Eselon I adalah jabatan struktural bagi aparatur sipil negara di kementerian dan lembaga negara. Kursi ini memang bisa diisi oleh orang yang tadinya bukan ASN, tapi harus melalui lelang terbuka dan tidak bisa main tunjuk. Ada proses yang harus dilalui, dari pembentukan panitia seleksi, pengumuman terbuka, seleksi, hingga penentuan di tim penilai akhir. Budi Arie merusak prosedur tersebut dan menjadikan jabatan itu politis. 

Dalih Budi Arie bahwa penunjukan langsung direktur jenderal dan tiadanya proses lelang jabatan karena pemerintah harus segera memulihkan layanan publik terlalu mengada-ada. Sembari menunggu proses lelang jabatan berjalan, menteri bisa menunjuk pelaksana tugas untuk mengisi jabatan sementara. Toh, tugas-tugas yang lebih teknis bisa dikerjakan oleh pejabat di bawahnya. Adapun kebijakannya telah ditentukan oleh menteri.

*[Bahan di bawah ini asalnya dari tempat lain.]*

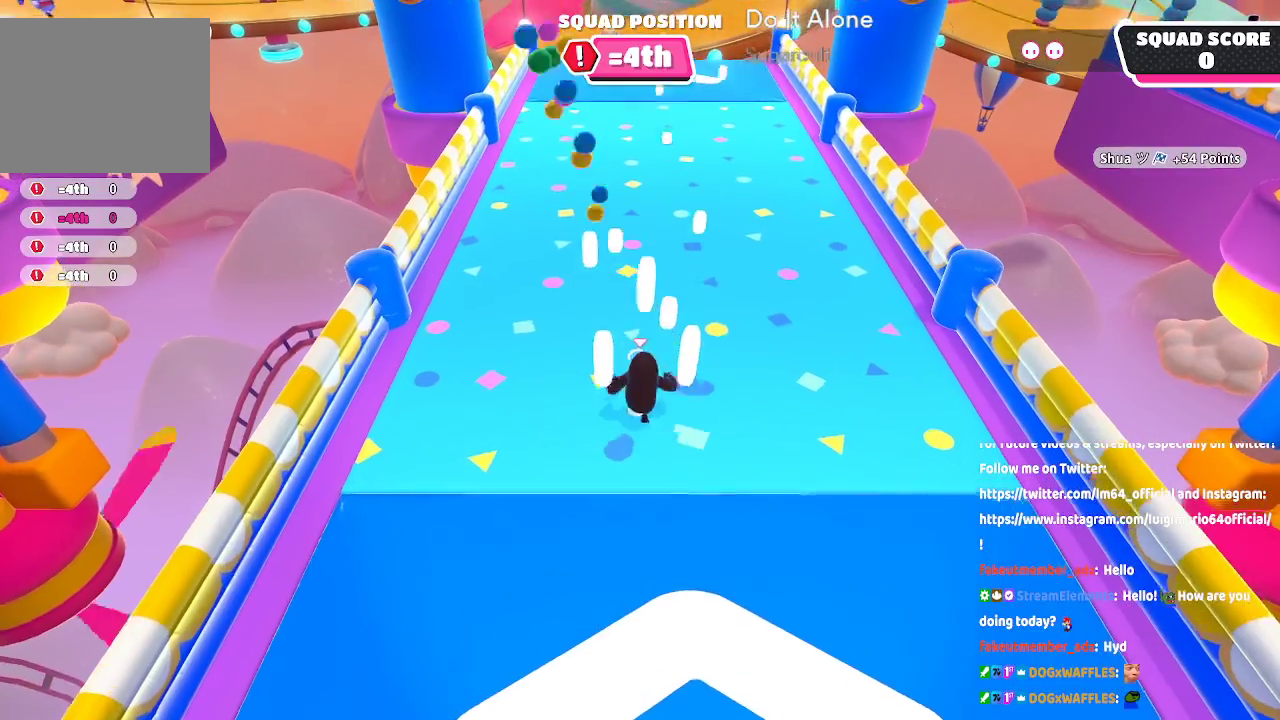
{"dt_ms": 500, "buttons": [], "left_stick": "up", "right_stick": "center", "button_events": []}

Bagaimanapun, rekrutmen atau pengisian jabatan tinggi semestinya menggunakan sistem merit. Lelang jabatan adalah amanat Undang-Undang Aparatur Sipil Negara, yang dirinci dalam Peraturan Menteri Pendayagunaan Aparatur Sipil Negara dan Reformasi Birokrasi tentang Tata Cara Pengisian Jabatan Pimpinan Tinggi Secara Terbuka di Lingkungan Pemerintah. Dengan mempromosikan seseorang secara selektif dan transparan, diharapkan akan muncul pejabat yang berkompeten dan berintegritas.

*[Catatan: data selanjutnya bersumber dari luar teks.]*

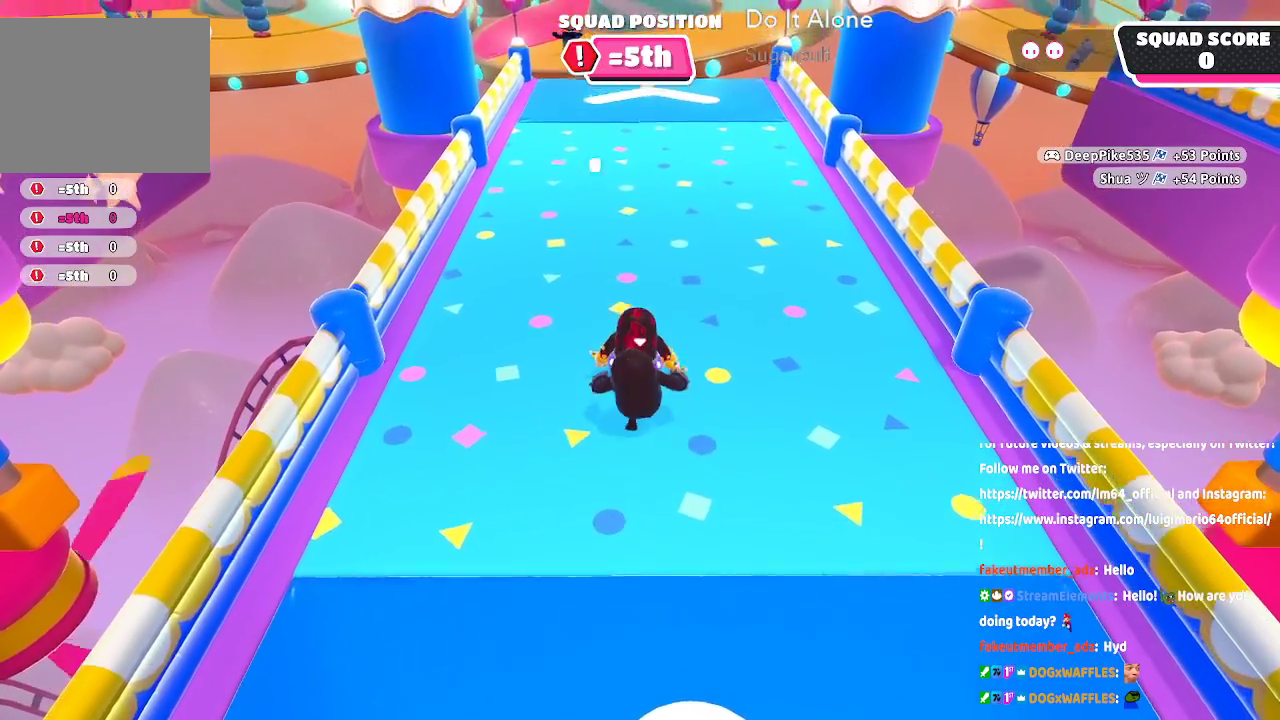
{"dt_ms": 1000, "buttons": [], "left_stick": "up", "right_stick": "center", "button_events": []}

Sayangnya, rezim Jokowi merusak sistem merit. Penunjukan orang dekat atau kawan segolongan kerap terjadi. Selain tak menghasilkan pejabat yang mumpuni, cara ini menyuburkan mentalitas cari muka. Mereka yang berambisi mengejar jabatan sibuk mencari cara untuk dekat dengan penguasa, bukan dengan berlomba-lomba mencetak karya atau prestasi.